И однажды поэт в отчаянии упрекнул ее, сказав: «О прекрасная Слава, даже на проторенных путях и на романтических аллеях ты не можешь удержаться от веселья, воплей и гримас в обществе этих никчемных людей, меж тем как я в поте лица, тружусь на твое благо и мечтаю о тебе, а ты дразнишь меня и всегда проходишь мимо».
И Слава отвернулась от него и ушла, но на прощанье поглядела через плечо, улыбнулась как никогда прежде и еле слышно прошептала:
«Встретимся на кладбище на задворках работного дома лет через сто».
Западный ветер, что дует ласково и лениво, западный ветер, что дует непрестанно и сонно, непрестанно и сонно дует в сторону Греции, донес голос цветов.
— Леса исчезли, леса сошли на нет, бросив нас; люди нас больше не любят; мы так одиноки под луной. По некогда прекрасным полям мчатся огромные машины, дороги тяжко и страшно пролегли по всей земле.
Поглотив траву, расползлась раковая опухоль городов; они неумолчно громыхают притонами, сверкают огнями, пятная позором ночь.
Леса исчезли, о Пан, леса исчезли. Как далека твоя песнь, о Пан, так далека.
Ночью я стоял между двух железнодорожных перронов на окраине Мидланд-сити. Вдоль одного каждые две минуты проносился поезд, и вдоль другого каждые пять минут проносились два поезда. Рядом высились ярко освещенные фабрики, и небо над ними было зловещего цвета, каким бывает лишь в кошмарном сне.

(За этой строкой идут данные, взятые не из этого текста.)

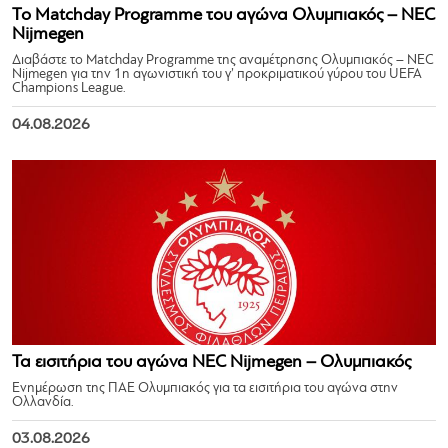
Το Matchday Programme του αγώνα Ολυμπιακός – NEC
Nijmegen
Διαβάστε το Matchday Programme της αναμέτρησης Ολυμπιακός – NEC
Nijmegen για την 1η αγωνιστική του γ’ προκριματικού γύρου του UEFA
Champions League.
04.08.2026
Τα εισιτήρια του αγώνα NEC Nijmegen – Ολυμπιακός
Ενημέρωση της ΠΑΕ Ολυμπιακός για τα εισιτήρια του αγώνα στην
Ολλανδία.
03.08.2026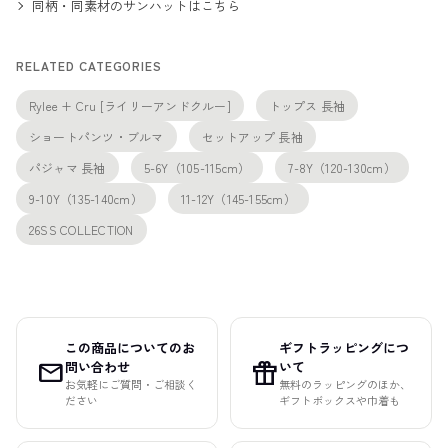
同柄・同素材のサンハットはこちら
RELATED CATEGORIES
Rylee + Cru [ライリーアンドクルー]
トップス 長袖
ショートパンツ・ブルマ
セットアップ 長袖
パジャマ 長袖
5-6Y（105-115cm）
7-8Y（120-130cm）
9-10Y（135-140cm）
11-12Y（145-155cm）
26SS COLLECTION
この商品についてのお
ギフトラッピングにつ
mail
featured_seasonal_and_gifts
問い合わせ
いて
お気軽にご質問・ご相談く
無料のラッピングのほか、
ださい
ギフトボックスや巾着も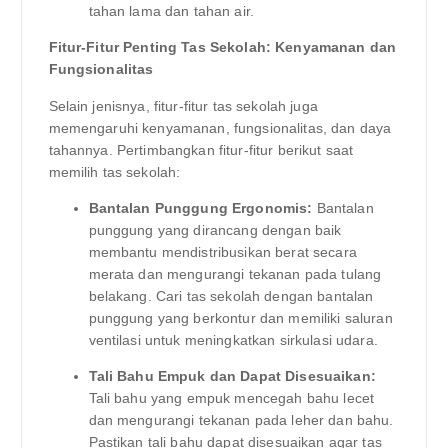
tahan lama dan tahan air.
Fitur-Fitur Penting Tas Sekolah: Kenyamanan dan
Fungsionalitas
Selain jenisnya, fitur-fitur tas sekolah juga
memengaruhi kenyamanan, fungsionalitas, dan daya
tahannya. Pertimbangkan fitur-fitur berikut saat
memilih tas sekolah:
Bantalan Punggung Ergonomis:
Bantalan
punggung yang dirancang dengan baik
membantu mendistribusikan berat secara
merata dan mengurangi tekanan pada tulang
belakang. Cari tas sekolah dengan bantalan
punggung yang berkontur dan memiliki saluran
ventilasi untuk meningkatkan sirkulasi udara.
Tali Bahu Empuk dan Dapat Disesuaikan:
Tali bahu yang empuk mencegah bahu lecet
dan mengurangi tekanan pada leher dan bahu.
Pastikan tali bahu dapat disesuaikan agar tas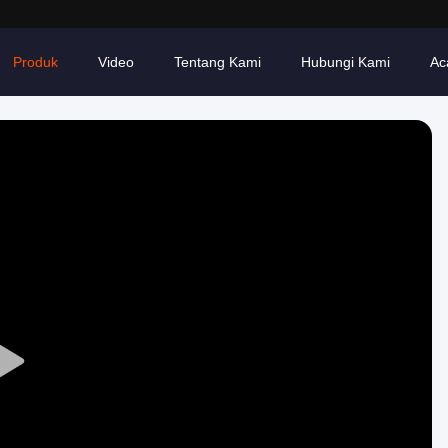
Produk
Video
Tentang Kami
Hubungi Kami
Ac
Play
Video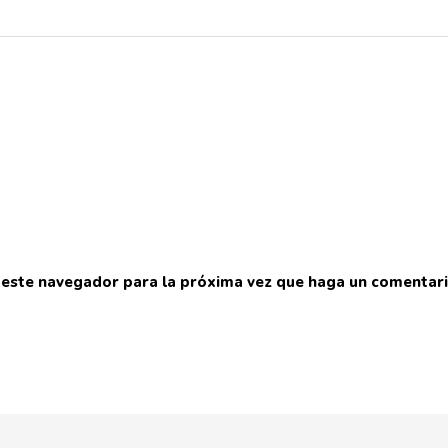
n este navegador para la próxima vez que haga un comentari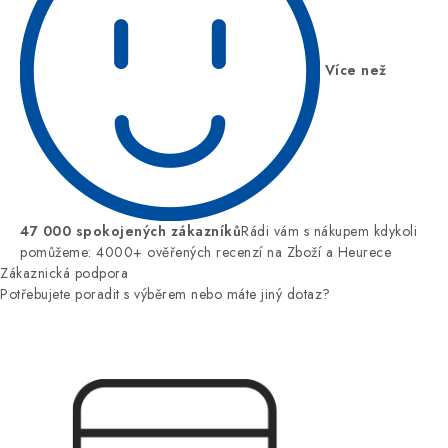
Více než
47 000 spokojených zákazníků
Rádi vám s nákupem kdykoli
pomůžeme: 4000+ ověřených recenzí na Zboží a Heurece
Zákaznická podpora
Potřebujete poradit s výběrem nebo máte jiný dotaz?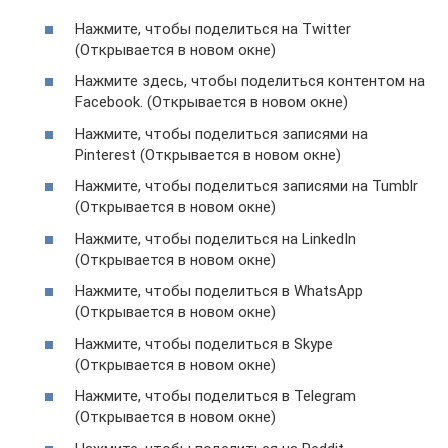
Нажмите, чтобы поделиться на Twitter
(Открывается в новом окне)
Нажмите здесь, чтобы поделиться контентом на
Facebook. (Открывается в новом окне)
Нажмите, чтобы поделиться записями на
Pinterest (Открывается в новом окне)
Нажмите, чтобы поделиться записями на Tumblr
(Открывается в новом окне)
Нажмите, чтобы поделиться на LinkedIn
(Открывается в новом окне)
Нажмите, чтобы поделиться в WhatsApp
(Открывается в новом окне)
Нажмите, чтобы поделиться в Skype
(Открывается в новом окне)
Нажмите, чтобы поделиться в Telegram
(Открывается в новом окне)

Город наступал, правы были цветы; тогда-то я и научился слышать их плач. А однажды услышал в волнующей музыке ветра из Аркадии укоряющий ответ Пана: «Потерпите чуть-чуть, это ненадолго».
И даже в наши дни лозунг «Славная победа во имя сил стремительности» прибит на дверях улитки.
Когда рекламодатель узрел в рассветной дымке силуэты церковных шпилей, он глядел на них и рыдал. «О если бы так, — говорил он, — выглядела реклама тефтелек „Бифо“, таких вкусных, таких питательных, кладите их в суп, они так нравятся дамам».
Писать о небывалом и фантастическом не так просто. Если вы имеете дело с невероятным, вы должны сделать его вероятным, иначе читателю будет неинтересно.
Лучше быть птицей, которой негде летать, чем богом, которому никто не поклоняется и не возносит молитв.
Разве может человек оскорбить бога?
Боюсь, человеческий род нелогичен — или логика бесчеловечна.
Смотрите — вот лениво плывут обломки Вавилона, а вот — то, что некогда было Ниневией; их цари и царицы уже в глубине, под грузом веков, что скрыли громаду пропитанного влагой Тира и окутали темнотой и мраком Персеполь.
Другие же… На дне моря, усыпанном венками, я смутно различаю очертания затонувших кораблей.
Все наши корабли непригодны к плаванию изначально.
А плотик, что сделал Гомер для Елены — плывет.
Мирам не суждена вечность; только песня бессмертна.